• [TASK DIRECTIONS]
Leave the images aside and output every entry exactly.

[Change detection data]
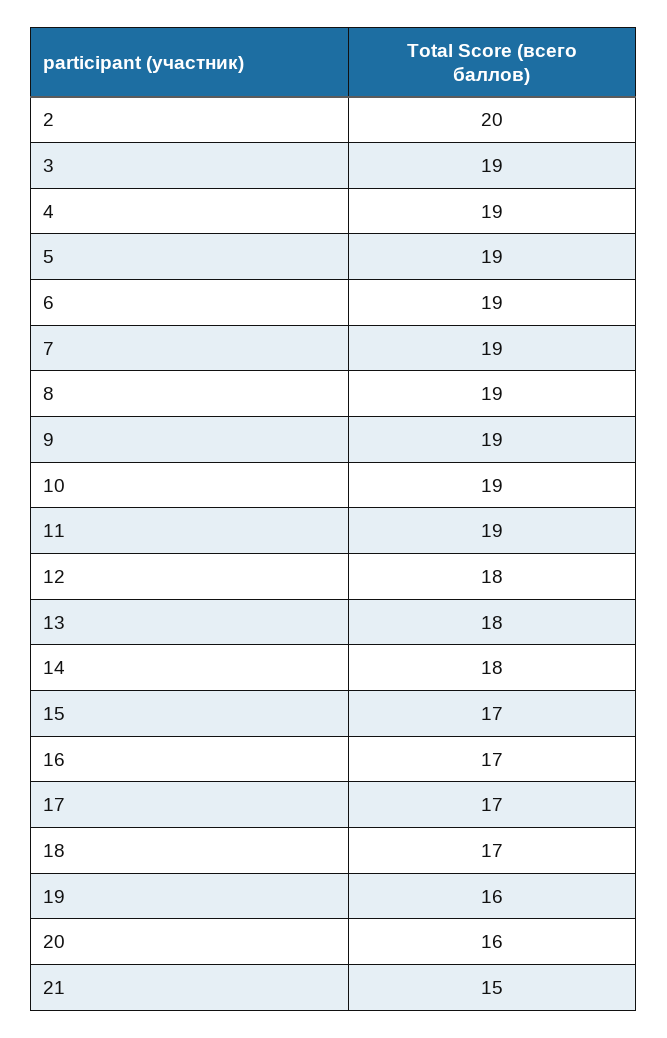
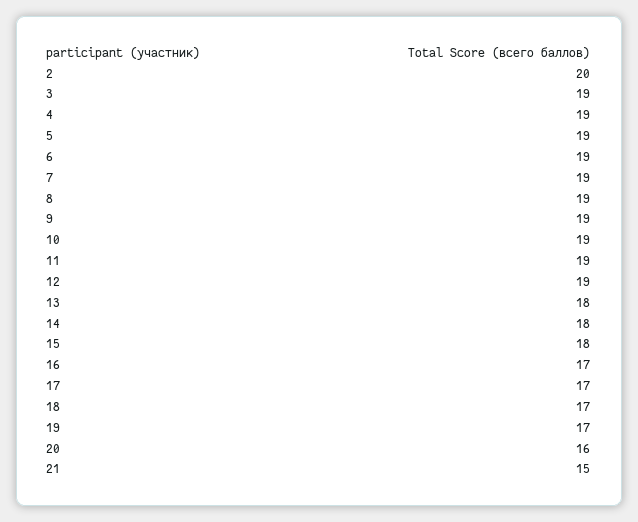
  {
    "2": 20,
    "3": 19,
    "4": 19,
    "5": 19,
    "6": 19,
    "7": 19,
    "8": 19,
    "9": 19,
    "10": 19,
    "11": 19,
-   "12": 18,
+   "12": 19,
    "13": 18,
    "14": 18,
-   "15": 17,
+   "15": 18,
    "16": 17,
    "17": 17,
    "18": 17,
-   "19": 16,
+   "19": 17,
    "20": 16,
    "21": 15
  }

• [OUTPUT OF THE TASK]
  {
    "2": 20,
    "3": 19,
    "4": 19,
    "5": 19,
    "6": 19,
    "7": 19,
    "8": 19,
    "9": 19,
    "10": 19,
    "11": 19,
-   "12": 18,
+   "12": 19,
    "13": 18,
    "14": 18,
-   "15": 17,
+   "15": 18,
    "16": 17,
    "17": 17,
    "18": 17,
-   "19": 16,
+   "19": 17,
    "20": 16,
    "21": 15
  }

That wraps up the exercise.